During the time we spent deciding on materials, I painted several narrow, vertical canvases to become more comfortable with the panel dimensions, so different from my usual blunt rectangles.
For this novel, sprawling, and potentially messy project, I chose acrylic rather than oil paint for its shorter drying time.
The screen design had to harmonize, and set a comfortable, soothing tone. It had to be lively and of enduring interest yet be capable of becoming part of the background at times.
I laid the panels on the floor side by side but a few inches apart, and I began to paint. I went back and forth painting either side over a period of weeks.
On one side I painted an abstract design that ranged across all four panels, top and bottom. Purely as a design, it worked. But I came to realize over time that it was more challenging than relaxing.
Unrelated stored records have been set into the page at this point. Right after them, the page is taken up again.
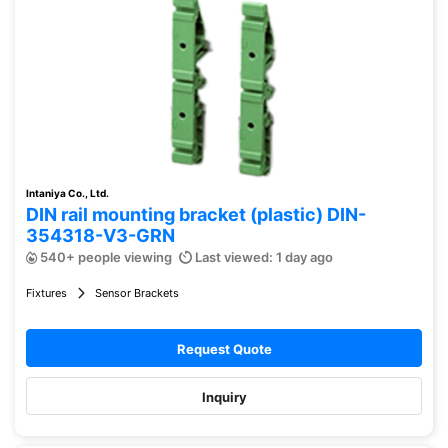
Intaniya Co., Ltd.
DIN rail mounting bracket (plastic) DIN-
354318-V3-GRN
540+ people viewing
Last viewed: 1 day ago
Fixtures
Sensor Brackets
Request Quote
Inquiry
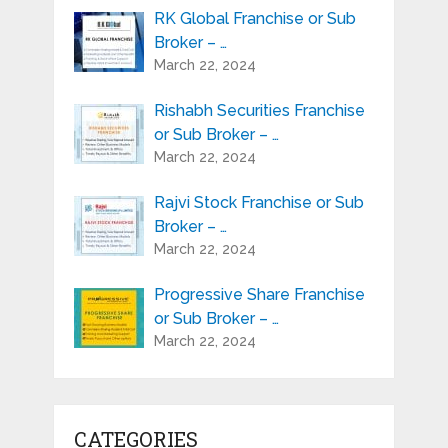
RK Global Franchise or Sub
Broker – …
March 22, 2024
Rishabh Securities Franchise
or Sub Broker – …
March 22, 2024
Rajvi Stock Franchise or Sub
Broker – …
March 22, 2024
Progressive Share Franchise
or Sub Broker – …
March 22, 2024
CATEGORIES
It confronted the viewer rather than inducing calm, demanding attention but with its meaning unclear.
After considering several “fixes,” this fall I finally painted over it, using large streaks of color for a quieter, unobtrusive mood. The panels are varied and bright, but they can easily serve as a background
On the other side, I painted rows of blended landscapes across both the top and bottom panels. But this initial effort, too, fell short, tentative in mood, tepid in color, and lacking adequate detail. I went back to the drawing board this fall, repainting the scene with greater conviction and vigor.
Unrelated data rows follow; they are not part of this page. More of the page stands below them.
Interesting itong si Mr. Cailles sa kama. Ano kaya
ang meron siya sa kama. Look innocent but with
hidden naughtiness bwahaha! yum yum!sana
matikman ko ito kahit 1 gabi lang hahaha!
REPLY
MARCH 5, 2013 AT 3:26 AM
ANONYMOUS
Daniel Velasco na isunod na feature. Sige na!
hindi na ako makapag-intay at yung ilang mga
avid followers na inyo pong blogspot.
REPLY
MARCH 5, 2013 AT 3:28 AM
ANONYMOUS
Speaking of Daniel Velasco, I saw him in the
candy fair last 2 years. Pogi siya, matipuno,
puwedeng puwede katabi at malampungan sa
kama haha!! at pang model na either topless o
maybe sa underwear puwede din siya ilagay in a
I then lived with the screen in my studio for a couple of months until I was satisfied that it could endure as “a source of privacy, definition, excitement, and meditation.” The screen now has distinct and soothing moods, one engaging, one calming, depending on the side.
Russell Steven Powell and Jonathan A. Wright have collaborated for nearly 15 years on art, photography, sculpture, social action, and publishing projects. Jonathan lives in Northampton, Massachusetts, and is best known as a builder, poet, designer, and author of three books, including Living Building Makers(2019, Ecotone Publishing).